PEQUENOS EQUÍVOCOS SEM IMPORTÂNCIA
Há artistas cuja obra vive num limbo muito estreito entre a sua vida pessoal, as suas pequenas (ou grandes) obsessões, a ironia sobre esta condição radicalmente intransmissível do trabalho artístico e o carácter sinuoso do percurso que vão desenvolvendo.
Ana Jotta é exactamente um destes artistas.
Ao longo dos anos, a diversidade do seu trabalho tem percorrido as memórias da arte moderna e contemporânea, tentando encontrar, paradoxalmente, nas veredas muito estreitas do seu gosto pessoal, das suas idiossincrasias e da sua cortante ironia, uma poética do erro, da falha, da preguiça, a possível magia do gesto artístico.
Numa entrevista do final da sua vida, Marcel Duchamp dizia que “Há três tipos de gosto: o bom gosto, o mau gosto e o gosto indiferente. Eu sou pelo gosto indiferente.” O percurso de Ana Jotta parece, por vezes, uma ironia sobre esta teoria (em si mesma irónica) do “gosto indiferente”.
A obra Jotas é exemplar da fissura sobre a qual assenta o mecanismo de sentido que Jotta define, muito próximo de um dos seus artistas de eleição, Marcel Broodthaers. A escultura (ou conjunto de esculturas, ou de desenhos tridimensionais) é um grupo heteróclito de formas muito próximas da letra “J”. A presença no espaço de cada um desses elementos é muito diversa: uns são grandes, outros pequenos, uns são claramente artesanais, outros são objectos encontrados que só a procura da similitude os pode ter feito desencantar num qualquer lugar.
Em todos se multiplica a assinatura, mas uma assinatura sem estilo, ou infantilmente de quem o procura na tentativa identitária mais simples. O estilo sempre foi um dos campos mais férteis para o exercício da recusa de Ana Jotta. Diga-se: o estilo como marca procurada, onde se antevê um aceso trabalho de buril e cinzel. Não quer dizer que não exista, na repetição de jotas de Jotta um enorme sopro egótico que vem a surgir no seu percurso desde que adoptou, nos anos oitenta, um sinal gráfico que, como uma marca, suportava numa mesma complexa identidade todas as variações dos procedimentos que mobilizava como arte.
Assim, a obra de Ana Jotta é um périplo pelas inúmeras possibilidades das suas andanças e afinidades electivas, numa galeria onde pontificam Duchamp e Beckett, Broodthaers e Georges Perec, Joseph Cornell e Leporello, o criado de Don Giovanni que inventaria os amores do amo.

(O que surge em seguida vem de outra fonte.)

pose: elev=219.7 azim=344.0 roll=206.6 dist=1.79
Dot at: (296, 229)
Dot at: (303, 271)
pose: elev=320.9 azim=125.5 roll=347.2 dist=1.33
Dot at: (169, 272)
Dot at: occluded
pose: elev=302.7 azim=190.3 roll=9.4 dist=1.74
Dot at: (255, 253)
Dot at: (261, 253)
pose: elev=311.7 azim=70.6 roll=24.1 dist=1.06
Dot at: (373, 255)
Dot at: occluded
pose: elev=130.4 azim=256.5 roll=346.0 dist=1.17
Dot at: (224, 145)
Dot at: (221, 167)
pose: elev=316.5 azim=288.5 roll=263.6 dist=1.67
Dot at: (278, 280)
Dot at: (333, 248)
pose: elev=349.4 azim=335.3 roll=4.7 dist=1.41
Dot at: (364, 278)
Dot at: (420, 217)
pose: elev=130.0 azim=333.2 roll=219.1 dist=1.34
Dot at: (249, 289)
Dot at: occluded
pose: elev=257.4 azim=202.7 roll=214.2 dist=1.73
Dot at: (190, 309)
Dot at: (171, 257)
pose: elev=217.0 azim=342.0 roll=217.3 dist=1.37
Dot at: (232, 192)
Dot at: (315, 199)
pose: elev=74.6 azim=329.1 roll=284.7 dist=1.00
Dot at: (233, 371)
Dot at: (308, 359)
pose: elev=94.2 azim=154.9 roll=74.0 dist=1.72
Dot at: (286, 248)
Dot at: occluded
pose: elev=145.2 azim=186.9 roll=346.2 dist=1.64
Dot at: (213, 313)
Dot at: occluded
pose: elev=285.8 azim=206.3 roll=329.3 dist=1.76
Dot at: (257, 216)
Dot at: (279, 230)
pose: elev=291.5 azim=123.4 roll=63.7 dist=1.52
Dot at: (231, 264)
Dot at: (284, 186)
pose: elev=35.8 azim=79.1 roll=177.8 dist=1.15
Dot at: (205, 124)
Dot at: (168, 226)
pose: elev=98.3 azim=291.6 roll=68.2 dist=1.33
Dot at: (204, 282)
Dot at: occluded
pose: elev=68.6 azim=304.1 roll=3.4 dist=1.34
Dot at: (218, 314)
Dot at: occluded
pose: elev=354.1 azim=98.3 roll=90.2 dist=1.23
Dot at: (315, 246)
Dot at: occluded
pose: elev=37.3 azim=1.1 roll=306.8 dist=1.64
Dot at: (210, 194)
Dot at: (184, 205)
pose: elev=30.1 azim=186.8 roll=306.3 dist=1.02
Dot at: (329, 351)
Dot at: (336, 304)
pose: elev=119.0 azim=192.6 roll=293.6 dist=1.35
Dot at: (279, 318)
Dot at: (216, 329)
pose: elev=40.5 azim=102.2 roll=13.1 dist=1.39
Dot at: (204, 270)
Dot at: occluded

Jotta, no entanto, é mais próxima de Casanova, porque é ela mesma que cria as inventariações dos seus amores, dos cruzamentos que leva a cabo a partir das apropriações que realiza: de obras de arte, de objectos, de imagens, de textos, de conceitos, de preceitos e de afectos.
Portanto, este auto-retrato em jotas é só um aparente auto-retrato, na medida em que não aspira a sê-lo mais do que qualquer outra obra que Ana Jotta tenha apresentado desde o início do seu percurso, em 1986.